Even worse: if simulations are used, you now have two problems - formulating correct incentives and protecting against abusing flaws in the simulation.
Isn’t this true about all systems, not just “AI”? The definition of a software bug is an unintended behavior. In a large system, myriad intents overlap and combine in unexpected ways. You might imagine a complex enough system where the confidence that a modification doesn’t introduce an unintended behavior is near zero.
While obviously I've got the advantage of hindsight here, it seems like it should not have taken three days of analysis to see why the wolves were committing suicide. It seems obvious once the point system is explained. Perhaps some rubber-duck debugging might have helped in this case.
I think the point is more about highlighting the fact that AI doesn't share our base assumptions. We wouldn't think to put a huge penalty on dying because humans generally think that death is bad.
We don't receive a penalty for dying. The difference between suicidal humans and suicidal AIs is that suicidal AIs keep respawning i.e. they are immortal.
Looking at genetic algorithms makes a great comparison. In essence any algorithm in which the wolf commits suicide doesn't make it to the next generation. It's the equivalent of an enormous score penalty and 100% analog to how it works for actual life.
Genetic algorithms are based on the same reward/cost function setup. They could easily arrive at the same conclusion because suicide might be the dominant strategy.
Humans don't put a huge penalty on dying. We discount it and assume/pretend that once we've had a good long life then death is okay and euthanasia is preferable to suffering with no hope of recovery. AI wolves that can live for 20 seconds are unwilling to suffer -1 per second with no hope of sheep.
Perhaps the PhD student wasn't trying to make an AI that wins at pac-man, but investigating something else. They mention "maximizing control over environment".

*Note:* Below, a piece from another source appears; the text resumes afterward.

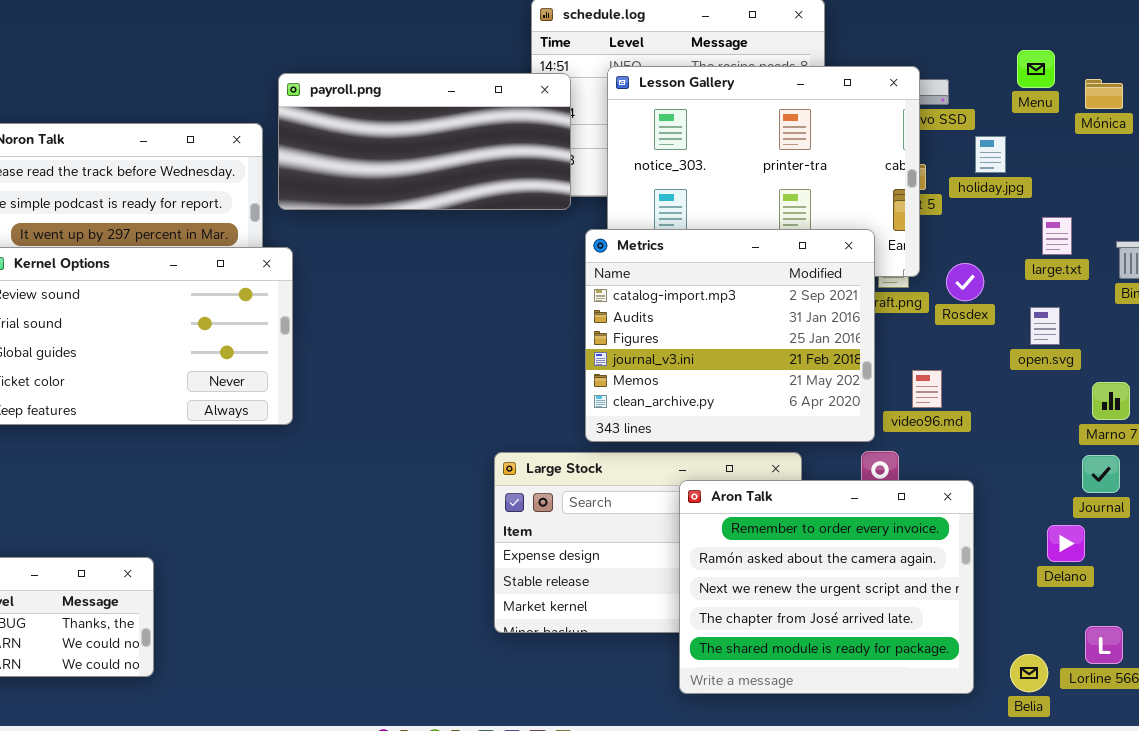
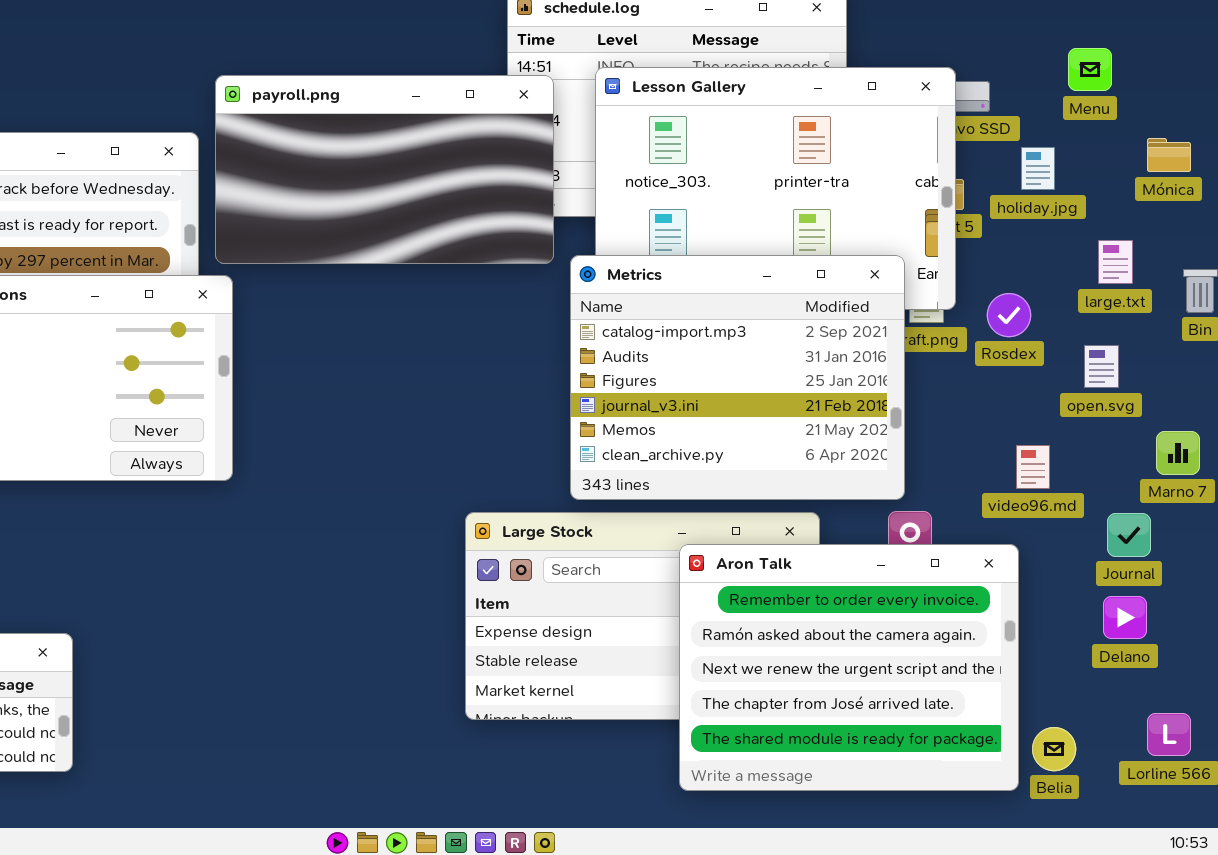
payroll.png: [278,73,571,210] -> [215,75,554,264], resized
Mónica: [1085,79,1123,109] -> [1147,138,1191,172], moved
video96.md: [912,370,942,408] -> [1016,445,1050,489], moved
Journal: [1082,455,1120,493] -> [1107,513,1151,557], moved
Belia: [1010,654,1048,692] -> [1032,727,1076,771], moved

One of the most typical scenarios studied in those wolf/sheep models (like http://www.netlogoweb.org/launch#http://ccl.northwestern.edu... ) is to find the best conditions for "balance" between sheep and wolf: Too many wolves and the sheep go extint and later the wolf starve. Too many sheep and then the sheep don't get enough food and also die, taking the wolves with them..
If you add your penalty, and a deficit of nearby sheep, you'd expect a trifurcation of strategy: hoarders that consume the nearby sheep immediately, explorers that bet on sheep further afield, and suicides from those that have evaluated the -100 penalty to still be optimal.
That same observation, with the exact same -100 points recommendation on crashing into a boulder, was indeed also made by a commentator on social media.
No, it's a cock up with the source of the wolves. If you could respawn endlessly after death would you fear it? You'd just want the stupid game to end before you lose points from the timer.
Let's say you are a human player playing the wolf and sheep game. The score achieved in the game decides your death in real life. Note the stark difference. Dying in the game is not the same thing as dying in real life.
If there is an optimal strategy in the game that involves dying in the game you are going to follow it regardless of whether you are a human or an AI. By adding an artificial penalty to death you haven't changed the behavior of the AI, you have changed the optimal strategy.
The human player and the AI player will both do the optimal strategy to keep themselves alive. For the AI "staying alive" doesn't mean staying alive in the game, it means staying alive in the simulation. Thus even a death fearing AI would follow the suicide strategy if that is the optimal strategy.
It is impossible conclude from the experiment whether the AI doesn't fear death and thus willingly commits suicide or whether it fears death so much that it follows an optimal strategy that involves suicide.
It’s easy to sort out in narrowly specified areas, but an extremely hard problem as the tasks become more general.